# hamster bedding



## mrodge (Nov 13, 2004)

i was about to get hamsters again and i was thinkin of gettin sand in the bottom of the cage, is this a bad idea? i mean i was gonna put bedding up the tip but it seems like the bedding would get much more messy


----------



## odyssey (May 30, 2006)

what type of hamster, syrian, russian, chinese , riborovski?


----------



## blackmaskelongatus (May 25, 2007)

wow! i though there was only one type of hamster it was a hamster not all kinds!


----------



## CLUSTER ONE (Aug 2, 2006)

isnt their only one type of hamster that all came from a single litter captured in some country 
and scientists have only changed the appearence by selective breeding?

i think the main thing with sand would be if the hamster swallows some

i think iy would be easier to just stick with the bark/wood chip bedding since its like 5$ for a huge bag so it would be cheaper to replace after cleaning so you could clean often


----------



## Mettle (Dec 29, 2003)

Sand isn't a good idea for any rodent, really.

You want to go with something they can burrow in and that's as unharmful as possible. My recommendations would be one of two things - aspen bedding or carefresh bedding.

I recommend aspen because it doesn't contain the strong scents and oils that pine and cedar too. Thus it is a lot less harmful to a rodent's lungs. As well it tends to be pretty low in dust, but there is still some there.

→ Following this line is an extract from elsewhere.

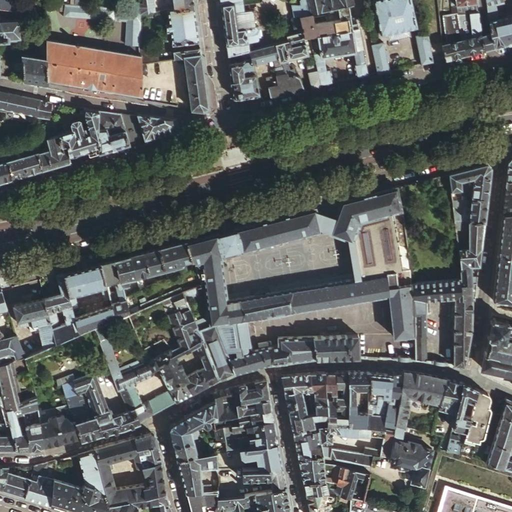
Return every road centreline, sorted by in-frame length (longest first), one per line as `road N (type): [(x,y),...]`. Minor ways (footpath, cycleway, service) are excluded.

The carefresh is almost like mutilated paper towel. It's virtually dust free, soft and easy to manage. It's probably the best that you could use.

I recommend staying away from sand, cedar, pine, etc. simply because it's actually not all that great for your animal. People just like it because it's cheap. But if you're getting an animal and cost is a worry than you shouldn't be getting it in the first place.


----------



## odyssey (May 30, 2006)

i agree, carefresh bedding is good, but for ease of cleaning woodshavings would be a good choice, this is perfectly safe for hamsters. woodshavings is also a good options as it is better for burrowing than carefresh is. woodshavings and sawdust are both cheaper than carefresh based on how much you get for your money.

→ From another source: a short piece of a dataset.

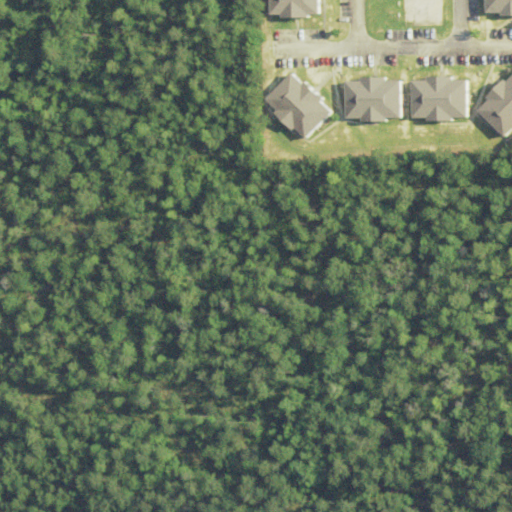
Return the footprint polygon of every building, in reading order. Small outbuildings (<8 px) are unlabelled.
[(310,0),(261,0),(262,19),(311,19),(310,0)] [(511,0),(477,0),(477,16),(511,16),(511,0)] [(469,112),(499,141),(511,127),(511,74),(509,71),(469,112)] [(296,143),(326,115),(287,74),(257,102),(296,143)] [(394,80),(339,81),(339,123),(395,122),(394,80)] [(464,80),(405,80),(405,122),(464,122),(464,80)]
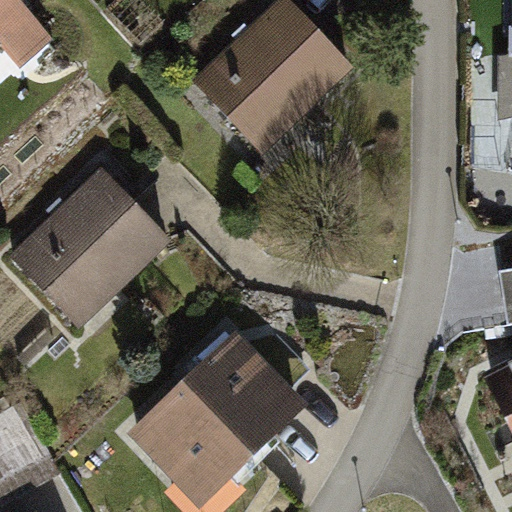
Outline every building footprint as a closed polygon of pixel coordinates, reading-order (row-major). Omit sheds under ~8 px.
[(0,0),(0,68),(5,75),(41,44),(1,0),(0,0)] [(204,81),(260,142),(343,66),(287,6),(204,81)] [(100,179),(18,257),(79,321),(161,243),(100,179)] [(511,273),(503,275),(511,326),(511,325),(511,273)] [(301,410),(236,340),(133,436),(198,505),(301,410)] [(511,366),(490,378),(511,421),(511,366)] [(22,415),(0,426),(0,493),(50,468),(22,415)]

and no the isnt only one type, syrian hamsters are the larger species which have to be kept solitary as they are very territorial, the rest are dwarf species which are unrelated. Roborovskis being the smallest and friendliest as in they dont bite at all, russians are largest of the dwarf species but most tempermental and chinese are one of the smallest but can sometimes not get along.

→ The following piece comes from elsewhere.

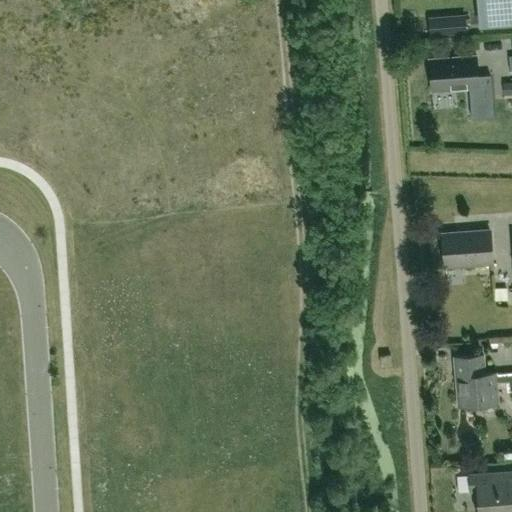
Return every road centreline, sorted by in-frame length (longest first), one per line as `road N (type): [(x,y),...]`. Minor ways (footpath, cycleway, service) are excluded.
road 1 (residential): [(421,511),(381,0)]
road 2 (track): [(279,0),(304,269),(308,511)]
road 3 (unclassified): [(0,241),(35,297),(49,511)]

depending on the size of enclosure i think a group of dwarf species is much more fun than a single ,fat lazy syrian hamster haha.


----------



## Mettle (Dec 29, 2003)

I just don't like most of the wood shavings because they're detrimental to the hamster's health. If you're going the route of wood shavings go with aspen.

Like I said before - if price is a huge factor in terms of the animal's bedding and you can't afford it then you probably shouldn't be buying the animal in the first place.


----------